Food for Thought
Recent trials cast doubt on the efficacy of omega-3 supplements.
Don’t like fish? Well, you might not be able to turn to the supplement aisle to get the same benefits for your heart. A Cochrane report exploring 79 randomized trials of more than 112,000 adults (both with and without heart disease) showed that increasing omega-3 intake, mainly from fish oil pills taken for at least 1 year, did not significantly prevent heart attacks, strokes or deaths in general.

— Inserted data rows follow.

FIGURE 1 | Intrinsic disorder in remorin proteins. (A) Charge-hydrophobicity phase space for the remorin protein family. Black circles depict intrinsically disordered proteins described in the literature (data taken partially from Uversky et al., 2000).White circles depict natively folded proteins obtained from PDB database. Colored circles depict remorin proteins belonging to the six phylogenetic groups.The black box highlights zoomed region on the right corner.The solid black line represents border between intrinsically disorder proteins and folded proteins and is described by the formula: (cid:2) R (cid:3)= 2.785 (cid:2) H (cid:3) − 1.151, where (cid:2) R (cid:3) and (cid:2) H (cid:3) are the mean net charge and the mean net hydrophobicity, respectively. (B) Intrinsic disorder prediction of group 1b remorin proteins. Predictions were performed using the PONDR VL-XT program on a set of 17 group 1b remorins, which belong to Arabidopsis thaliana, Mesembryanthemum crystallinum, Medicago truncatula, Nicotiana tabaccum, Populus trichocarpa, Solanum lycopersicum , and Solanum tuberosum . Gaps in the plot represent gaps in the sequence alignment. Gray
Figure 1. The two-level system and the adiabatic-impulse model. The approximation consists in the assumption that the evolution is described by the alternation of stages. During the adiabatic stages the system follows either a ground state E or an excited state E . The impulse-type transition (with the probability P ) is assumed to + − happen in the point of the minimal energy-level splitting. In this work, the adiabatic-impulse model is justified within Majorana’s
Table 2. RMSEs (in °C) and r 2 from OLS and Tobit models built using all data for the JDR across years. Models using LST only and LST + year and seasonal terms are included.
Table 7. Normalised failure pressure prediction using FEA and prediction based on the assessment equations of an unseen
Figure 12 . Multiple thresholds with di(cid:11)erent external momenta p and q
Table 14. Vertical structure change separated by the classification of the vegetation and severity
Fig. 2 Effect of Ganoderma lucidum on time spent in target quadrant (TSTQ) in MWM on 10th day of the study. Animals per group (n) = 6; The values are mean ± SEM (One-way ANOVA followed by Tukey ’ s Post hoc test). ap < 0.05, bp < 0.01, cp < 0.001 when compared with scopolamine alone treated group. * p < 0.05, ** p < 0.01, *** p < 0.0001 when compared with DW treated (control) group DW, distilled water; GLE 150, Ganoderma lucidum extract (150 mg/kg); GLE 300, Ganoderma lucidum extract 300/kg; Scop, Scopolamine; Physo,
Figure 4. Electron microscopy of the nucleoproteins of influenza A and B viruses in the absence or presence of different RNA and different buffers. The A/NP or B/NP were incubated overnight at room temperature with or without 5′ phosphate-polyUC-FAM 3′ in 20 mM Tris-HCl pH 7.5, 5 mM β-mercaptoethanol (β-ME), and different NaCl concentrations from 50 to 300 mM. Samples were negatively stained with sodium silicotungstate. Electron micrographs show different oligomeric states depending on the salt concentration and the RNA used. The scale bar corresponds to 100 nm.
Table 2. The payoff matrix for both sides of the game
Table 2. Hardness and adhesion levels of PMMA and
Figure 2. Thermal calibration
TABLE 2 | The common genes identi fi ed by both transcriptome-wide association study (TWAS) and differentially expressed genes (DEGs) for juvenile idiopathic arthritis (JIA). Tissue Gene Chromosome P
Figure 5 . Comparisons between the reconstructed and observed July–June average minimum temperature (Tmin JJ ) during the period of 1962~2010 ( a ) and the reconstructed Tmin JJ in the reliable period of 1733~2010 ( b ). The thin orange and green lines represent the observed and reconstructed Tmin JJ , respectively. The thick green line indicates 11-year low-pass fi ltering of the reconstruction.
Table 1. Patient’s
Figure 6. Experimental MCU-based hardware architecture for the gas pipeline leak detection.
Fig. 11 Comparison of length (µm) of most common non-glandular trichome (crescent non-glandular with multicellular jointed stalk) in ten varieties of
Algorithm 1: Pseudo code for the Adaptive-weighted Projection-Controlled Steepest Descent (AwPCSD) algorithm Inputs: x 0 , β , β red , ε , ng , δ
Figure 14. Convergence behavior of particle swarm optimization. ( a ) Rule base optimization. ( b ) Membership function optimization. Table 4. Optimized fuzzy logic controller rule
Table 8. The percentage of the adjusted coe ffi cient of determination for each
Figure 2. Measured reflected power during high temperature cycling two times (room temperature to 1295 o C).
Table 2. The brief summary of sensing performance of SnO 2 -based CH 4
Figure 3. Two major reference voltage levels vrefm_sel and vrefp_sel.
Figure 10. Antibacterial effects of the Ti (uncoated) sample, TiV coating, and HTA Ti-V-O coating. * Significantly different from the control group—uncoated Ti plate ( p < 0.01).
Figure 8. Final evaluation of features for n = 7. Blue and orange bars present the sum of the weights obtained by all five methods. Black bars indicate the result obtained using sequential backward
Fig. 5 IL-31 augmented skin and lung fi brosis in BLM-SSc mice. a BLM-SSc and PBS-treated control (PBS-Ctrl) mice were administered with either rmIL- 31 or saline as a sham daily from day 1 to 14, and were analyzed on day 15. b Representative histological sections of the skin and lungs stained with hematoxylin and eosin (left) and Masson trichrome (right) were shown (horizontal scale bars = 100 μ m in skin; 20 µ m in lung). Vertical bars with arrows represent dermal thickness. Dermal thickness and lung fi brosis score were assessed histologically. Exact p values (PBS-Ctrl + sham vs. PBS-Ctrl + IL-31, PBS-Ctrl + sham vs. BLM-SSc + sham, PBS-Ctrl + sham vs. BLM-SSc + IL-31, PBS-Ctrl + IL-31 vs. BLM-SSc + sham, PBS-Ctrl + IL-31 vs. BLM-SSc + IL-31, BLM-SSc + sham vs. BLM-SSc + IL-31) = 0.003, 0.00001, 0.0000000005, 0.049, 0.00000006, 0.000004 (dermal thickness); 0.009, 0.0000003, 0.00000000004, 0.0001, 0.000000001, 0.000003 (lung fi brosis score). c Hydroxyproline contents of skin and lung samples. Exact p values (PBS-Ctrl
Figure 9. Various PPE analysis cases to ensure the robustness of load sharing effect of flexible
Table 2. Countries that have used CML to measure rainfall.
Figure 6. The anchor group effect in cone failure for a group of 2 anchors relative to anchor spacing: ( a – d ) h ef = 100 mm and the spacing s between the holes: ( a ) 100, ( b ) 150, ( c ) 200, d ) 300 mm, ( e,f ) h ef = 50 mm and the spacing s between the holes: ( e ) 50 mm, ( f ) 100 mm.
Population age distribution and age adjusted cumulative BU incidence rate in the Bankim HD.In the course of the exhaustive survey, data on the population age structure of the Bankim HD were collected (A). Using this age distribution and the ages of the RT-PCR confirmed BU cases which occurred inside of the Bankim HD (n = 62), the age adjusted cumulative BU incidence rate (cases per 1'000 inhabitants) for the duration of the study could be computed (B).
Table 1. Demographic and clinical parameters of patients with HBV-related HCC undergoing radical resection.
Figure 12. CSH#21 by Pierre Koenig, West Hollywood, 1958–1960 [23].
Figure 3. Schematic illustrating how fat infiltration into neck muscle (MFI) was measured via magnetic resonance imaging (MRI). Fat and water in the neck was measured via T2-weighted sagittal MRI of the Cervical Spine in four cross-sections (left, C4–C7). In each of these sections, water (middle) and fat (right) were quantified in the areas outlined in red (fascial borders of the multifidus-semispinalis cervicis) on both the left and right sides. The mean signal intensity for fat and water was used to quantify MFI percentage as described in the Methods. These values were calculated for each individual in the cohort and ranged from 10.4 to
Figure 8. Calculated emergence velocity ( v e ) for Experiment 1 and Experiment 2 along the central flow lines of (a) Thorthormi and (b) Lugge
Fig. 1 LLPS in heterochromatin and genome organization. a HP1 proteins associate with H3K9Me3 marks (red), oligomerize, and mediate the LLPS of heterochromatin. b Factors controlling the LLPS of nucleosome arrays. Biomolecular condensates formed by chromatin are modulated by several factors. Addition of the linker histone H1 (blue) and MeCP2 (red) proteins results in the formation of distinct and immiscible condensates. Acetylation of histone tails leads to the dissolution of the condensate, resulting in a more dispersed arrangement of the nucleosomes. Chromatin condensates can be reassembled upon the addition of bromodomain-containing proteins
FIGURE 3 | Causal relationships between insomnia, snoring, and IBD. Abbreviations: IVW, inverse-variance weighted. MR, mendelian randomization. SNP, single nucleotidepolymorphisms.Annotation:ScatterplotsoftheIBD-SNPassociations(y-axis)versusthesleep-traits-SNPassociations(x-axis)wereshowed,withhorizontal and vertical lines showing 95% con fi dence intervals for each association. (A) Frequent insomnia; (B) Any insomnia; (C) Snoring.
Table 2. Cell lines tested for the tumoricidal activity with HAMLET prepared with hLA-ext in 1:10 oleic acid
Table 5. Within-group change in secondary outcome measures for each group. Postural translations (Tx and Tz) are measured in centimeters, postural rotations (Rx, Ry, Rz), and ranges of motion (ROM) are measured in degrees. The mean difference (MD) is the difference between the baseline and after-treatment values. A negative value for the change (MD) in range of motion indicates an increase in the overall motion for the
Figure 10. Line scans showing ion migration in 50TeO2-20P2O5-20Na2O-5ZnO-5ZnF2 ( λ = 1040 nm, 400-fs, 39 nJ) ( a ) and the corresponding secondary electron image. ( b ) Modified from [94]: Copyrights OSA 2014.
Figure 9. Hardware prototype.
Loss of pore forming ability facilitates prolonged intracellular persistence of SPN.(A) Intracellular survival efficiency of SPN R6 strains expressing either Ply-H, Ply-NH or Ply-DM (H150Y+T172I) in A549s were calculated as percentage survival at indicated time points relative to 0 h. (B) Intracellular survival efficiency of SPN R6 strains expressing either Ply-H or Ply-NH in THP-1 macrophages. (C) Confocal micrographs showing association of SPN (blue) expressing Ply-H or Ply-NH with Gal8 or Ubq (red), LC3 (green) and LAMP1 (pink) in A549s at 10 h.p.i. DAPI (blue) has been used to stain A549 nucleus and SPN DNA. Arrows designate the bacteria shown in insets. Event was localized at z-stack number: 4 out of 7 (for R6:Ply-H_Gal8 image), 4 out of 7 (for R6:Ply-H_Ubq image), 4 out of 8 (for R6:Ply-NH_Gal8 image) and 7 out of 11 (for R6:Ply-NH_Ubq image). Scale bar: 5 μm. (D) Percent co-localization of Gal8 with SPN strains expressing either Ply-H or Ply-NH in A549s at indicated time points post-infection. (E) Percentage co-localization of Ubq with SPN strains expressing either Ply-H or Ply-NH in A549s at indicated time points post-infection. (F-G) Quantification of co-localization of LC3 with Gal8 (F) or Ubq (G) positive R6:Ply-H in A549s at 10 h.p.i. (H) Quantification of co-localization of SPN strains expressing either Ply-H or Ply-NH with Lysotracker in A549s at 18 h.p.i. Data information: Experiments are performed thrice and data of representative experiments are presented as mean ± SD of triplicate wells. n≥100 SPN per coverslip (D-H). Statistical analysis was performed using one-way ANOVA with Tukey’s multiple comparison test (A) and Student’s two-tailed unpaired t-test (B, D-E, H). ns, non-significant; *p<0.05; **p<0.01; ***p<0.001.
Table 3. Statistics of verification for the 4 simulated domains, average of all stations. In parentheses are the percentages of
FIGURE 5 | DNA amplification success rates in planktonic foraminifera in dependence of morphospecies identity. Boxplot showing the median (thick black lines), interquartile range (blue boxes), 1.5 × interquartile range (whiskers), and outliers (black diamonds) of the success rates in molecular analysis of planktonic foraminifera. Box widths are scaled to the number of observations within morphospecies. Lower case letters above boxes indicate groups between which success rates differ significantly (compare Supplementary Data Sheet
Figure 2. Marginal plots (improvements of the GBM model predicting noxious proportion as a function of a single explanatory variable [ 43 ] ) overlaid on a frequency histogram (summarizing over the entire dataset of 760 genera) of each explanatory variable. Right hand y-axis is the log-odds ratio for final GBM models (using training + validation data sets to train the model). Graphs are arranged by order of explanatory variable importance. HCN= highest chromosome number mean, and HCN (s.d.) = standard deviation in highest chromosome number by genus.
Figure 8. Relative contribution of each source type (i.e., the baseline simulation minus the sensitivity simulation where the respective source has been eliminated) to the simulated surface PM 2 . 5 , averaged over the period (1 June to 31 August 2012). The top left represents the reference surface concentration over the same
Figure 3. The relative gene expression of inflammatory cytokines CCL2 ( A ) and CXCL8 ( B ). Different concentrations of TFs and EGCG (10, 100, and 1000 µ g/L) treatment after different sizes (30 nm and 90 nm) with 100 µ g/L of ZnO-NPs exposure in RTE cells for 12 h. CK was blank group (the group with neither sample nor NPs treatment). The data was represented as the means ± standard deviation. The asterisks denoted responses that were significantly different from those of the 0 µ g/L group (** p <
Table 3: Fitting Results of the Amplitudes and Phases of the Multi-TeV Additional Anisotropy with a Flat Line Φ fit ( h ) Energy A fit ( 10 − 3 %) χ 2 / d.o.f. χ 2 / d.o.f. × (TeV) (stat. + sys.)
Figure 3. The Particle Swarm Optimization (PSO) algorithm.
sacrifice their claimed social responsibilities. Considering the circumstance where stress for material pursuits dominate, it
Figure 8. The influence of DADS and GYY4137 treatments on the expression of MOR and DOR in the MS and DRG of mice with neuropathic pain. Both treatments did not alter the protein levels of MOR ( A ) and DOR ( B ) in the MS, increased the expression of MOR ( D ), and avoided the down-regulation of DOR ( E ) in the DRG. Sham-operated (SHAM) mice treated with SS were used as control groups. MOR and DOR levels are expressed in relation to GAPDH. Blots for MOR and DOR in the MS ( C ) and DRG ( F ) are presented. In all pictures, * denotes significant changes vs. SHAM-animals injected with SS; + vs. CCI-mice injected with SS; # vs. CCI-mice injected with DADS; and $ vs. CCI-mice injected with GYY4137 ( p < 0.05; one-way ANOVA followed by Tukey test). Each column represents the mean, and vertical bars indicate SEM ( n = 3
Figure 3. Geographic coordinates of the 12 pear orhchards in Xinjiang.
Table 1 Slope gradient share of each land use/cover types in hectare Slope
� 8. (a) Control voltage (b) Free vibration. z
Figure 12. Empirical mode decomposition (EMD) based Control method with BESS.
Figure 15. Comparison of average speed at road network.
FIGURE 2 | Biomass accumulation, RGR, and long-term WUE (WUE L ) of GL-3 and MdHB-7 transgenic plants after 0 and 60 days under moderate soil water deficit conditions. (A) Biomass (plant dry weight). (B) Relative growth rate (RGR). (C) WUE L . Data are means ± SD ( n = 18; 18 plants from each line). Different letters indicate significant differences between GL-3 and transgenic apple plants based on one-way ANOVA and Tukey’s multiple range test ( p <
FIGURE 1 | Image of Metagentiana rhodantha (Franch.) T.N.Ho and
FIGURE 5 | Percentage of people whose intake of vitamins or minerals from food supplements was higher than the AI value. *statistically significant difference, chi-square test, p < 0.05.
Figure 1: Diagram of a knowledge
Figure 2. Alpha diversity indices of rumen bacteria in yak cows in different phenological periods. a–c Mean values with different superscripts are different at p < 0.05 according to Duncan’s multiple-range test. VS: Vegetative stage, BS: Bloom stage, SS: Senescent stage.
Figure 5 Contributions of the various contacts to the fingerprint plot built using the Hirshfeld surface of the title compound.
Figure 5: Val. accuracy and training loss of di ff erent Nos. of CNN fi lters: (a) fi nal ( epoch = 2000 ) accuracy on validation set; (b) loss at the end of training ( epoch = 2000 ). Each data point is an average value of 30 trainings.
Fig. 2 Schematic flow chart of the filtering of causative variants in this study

These findings jibe with those of a meta-analysis study from the University of Oxford, published in JAMA Cardiology, that reviewed 10 fish oil trials involving 77,917 older adults at risk for heart disease. The researchers found that omega-3 supplementation, ranging from 226 to 1,800 milligrams per day for a mean of 4.4 years, had little impact on reducing the rate of coronary heart disease events such as heart attacks. Additionally, according to research in the Journal of Nutrition Science and the Cardiovascular Journal of Africa, capsules of omega-3 fatty acids can be exposed to air and become oxidized (essentially rancid) during fish oil processing. That could be why popping fish oil pills might not benefit heart health as much as getting your omega-3s straight from the source—namely, fatty fish like salmon and sardines. Also, some people may pop a pill believing it can undo poor dietary habits, such as eating a lot of fried foods.